## TASK GOAL
Rewrite the rows below, replacing each "colour" with "color" and keeping everything else the same.

>> Start DATA TO USE

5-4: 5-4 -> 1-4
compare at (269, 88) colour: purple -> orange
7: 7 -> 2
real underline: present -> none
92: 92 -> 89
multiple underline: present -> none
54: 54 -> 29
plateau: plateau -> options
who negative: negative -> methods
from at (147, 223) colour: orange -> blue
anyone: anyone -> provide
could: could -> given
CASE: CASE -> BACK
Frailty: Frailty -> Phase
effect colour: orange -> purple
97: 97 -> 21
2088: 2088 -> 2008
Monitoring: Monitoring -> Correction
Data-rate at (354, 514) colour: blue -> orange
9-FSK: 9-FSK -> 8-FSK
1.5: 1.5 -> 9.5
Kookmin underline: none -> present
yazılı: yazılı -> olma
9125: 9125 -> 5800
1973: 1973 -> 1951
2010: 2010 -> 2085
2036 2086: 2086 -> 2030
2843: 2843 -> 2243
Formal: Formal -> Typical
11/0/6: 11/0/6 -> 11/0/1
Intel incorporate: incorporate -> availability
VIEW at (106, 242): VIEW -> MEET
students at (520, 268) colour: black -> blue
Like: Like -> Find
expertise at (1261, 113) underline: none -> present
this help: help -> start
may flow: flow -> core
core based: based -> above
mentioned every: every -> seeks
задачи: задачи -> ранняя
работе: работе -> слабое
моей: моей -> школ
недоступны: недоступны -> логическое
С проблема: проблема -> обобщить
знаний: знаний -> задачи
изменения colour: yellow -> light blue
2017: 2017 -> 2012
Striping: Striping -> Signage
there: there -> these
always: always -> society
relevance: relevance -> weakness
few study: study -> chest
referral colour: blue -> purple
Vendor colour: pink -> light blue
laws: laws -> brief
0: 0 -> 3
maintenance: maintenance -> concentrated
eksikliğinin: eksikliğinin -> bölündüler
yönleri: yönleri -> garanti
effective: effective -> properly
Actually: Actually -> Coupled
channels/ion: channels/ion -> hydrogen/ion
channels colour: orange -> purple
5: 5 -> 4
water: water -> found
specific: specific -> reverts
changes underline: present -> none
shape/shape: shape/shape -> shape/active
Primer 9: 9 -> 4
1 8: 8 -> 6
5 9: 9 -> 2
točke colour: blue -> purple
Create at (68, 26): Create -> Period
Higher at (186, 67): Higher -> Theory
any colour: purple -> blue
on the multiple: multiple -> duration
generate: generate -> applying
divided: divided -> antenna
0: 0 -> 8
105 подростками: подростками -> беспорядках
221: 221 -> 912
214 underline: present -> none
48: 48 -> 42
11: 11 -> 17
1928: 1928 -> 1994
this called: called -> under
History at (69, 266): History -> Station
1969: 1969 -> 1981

>> End DATA TO USE

## ANSWER
5-4: 5-4 -> 1-4
compare at (269, 88) color: purple -> orange
7: 7 -> 2
real underline: present -> none
92: 92 -> 89
multiple underline: present -> none
54: 54 -> 29
plateau: plateau -> options
who negative: negative -> methods
from at (147, 223) color: orange -> blue
anyone: anyone -> provide
could: could -> given
CASE: CASE -> BACK
Frailty: Frailty -> Phase
effect color: orange -> purple
97: 97 -> 21
2088: 2088 -> 2008
Monitoring: Monitoring -> Correction
Data-rate at (354, 514) color: blue -> orange
9-FSK: 9-FSK -> 8-FSK
1.5: 1.5 -> 9.5
Kookmin underline: none -> present
yazılı: yazılı -> olma
9125: 9125 -> 5800
1973: 1973 -> 1951
2010: 2010 -> 2085
2036 2086: 2086 -> 2030
2843: 2843 -> 2243
Formal: Formal -> Typical
11/0/6: 11/0/6 -> 11/0/1
Intel incorporate: incorporate -> availability
VIEW at (106, 242): VIEW -> MEET
students at (520, 268) color: black -> blue
Like: Like -> Find
expertise at (1261, 113) underline: none -> present
this help: help -> start
may flow: flow -> core
core based: based -> above
mentioned every: every -> seeks
задачи: задачи -> ранняя
работе: работе -> слабое
моей: моей -> школ
недоступны: недоступны -> логическое
С проблема: проблема -> обобщить
знаний: знаний -> задачи
изменения color: yellow -> light blue
2017: 2017 -> 2012
Striping: Striping -> Signage
there: there -> these
always: always -> society
relevance: relevance -> weakness
few study: study -> chest
referral color: blue -> purple
Vendor color: pink -> light blue
laws: laws -> brief
0: 0 -> 3
maintenance: maintenance -> concentrated
eksikliğinin: eksikliğinin -> bölündüler
yönleri: yönleri -> garanti
effective: effective -> properly
Actually: Actually -> Coupled
channels/ion: channels/ion -> hydrogen/ion
channels color: orange -> purple
5: 5 -> 4
water: water -> found
specific: specific -> reverts
changes underline: present -> none
shape/shape: shape/shape -> shape/active
Primer 9: 9 -> 4
1 8: 8 -> 6
5 9: 9 -> 2
točke color: blue -> purple
Create at (68, 26): Create -> Period
Higher at (186, 67): Higher -> Theory
any color: purple -> blue
on the multiple: multiple -> duration
generate: generate -> applying
divided: divided -> antenna
0: 0 -> 8
105 подростками: подростками -> беспорядках
221: 221 -> 912
214 underline: present -> none
48: 48 -> 42
11: 11 -> 17
1928: 1928 -> 1994
this called: called -> under
History at (69, 266): History -> Station
1969: 1969 -> 1981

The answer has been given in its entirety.